The garden is being planned through a partnership between the CSUEB-Concord staff, CCRCD, Master Gardeners, and members of East Bay and Rumsen Ohlone communities. The garden overlooks the western face of Mt. Diablo, ṭuuštak (Tuushtak) in Chochenyo-Ohlone, the cosmological point of creation for the East Bay’s diverse range of Ohlone, Miwok, and Yokut speaking peoples. While there are opportunities and challenges in navigating institutions, cultural leaders Vincent Medina and Louis Trevino emphasized a vision that this site will be one of many ‘touchstones’ that re-establishes safe spaces and home bases for their community to gather in from across their home territories.  

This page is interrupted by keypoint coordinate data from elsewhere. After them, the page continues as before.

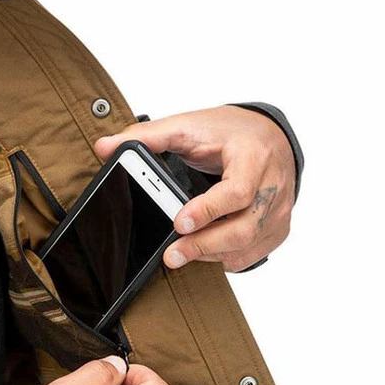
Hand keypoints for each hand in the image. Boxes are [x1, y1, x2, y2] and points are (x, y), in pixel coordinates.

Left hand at [93, 105, 295, 272]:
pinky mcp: (278, 228)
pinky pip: (251, 254)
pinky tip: (205, 250)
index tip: (178, 222)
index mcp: (254, 155)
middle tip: (171, 255)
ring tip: (181, 253)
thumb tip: (105, 146)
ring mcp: (279, 209)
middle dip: (203, 245)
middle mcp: (274, 184)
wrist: (268, 137)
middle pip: (243, 228)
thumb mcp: (189, 126)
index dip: (208, 210)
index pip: (238, 190)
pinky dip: (224, 258)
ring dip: (210, 254)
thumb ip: (148, 137)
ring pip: (247, 246)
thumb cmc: (230, 133)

Vincent has expressed the core focuses of protecting the Chochenyo-Ohlone language, educating the public about the history of this land, and reminding people that the East Bay’s Indigenous communities still exist (please do not refer to them in past tense) and continue to survive despite on-going erasure and injustice. While this may have been disregarded or overlooked in the past, budgeting for Indigenous consultation has provided a platform for movement toward recognizing Indigenous partners as key leaders in land management within our collective home region. 

The imperative of this garden space for non-Indigenous folks who call the East Bay home is to continue learning as well as to provide an opportunity to reflect on how our own cultural ties to (or severance from) place—land—can shape well-being and the ability to be in deeper solidarity with others. 

From August to October 2022, the garden site received multiple hands (and machines) in the soil, working to establish irrigation and soil berms, integrating donated wood chips, and planting local native plants. A shade structure, nursery boxes, and a compost bin were built on site in partnership with CCRCD and CSUEB staff, faculty, and students. This is only the beginning; work will continue to happen with the garden and all communities involved.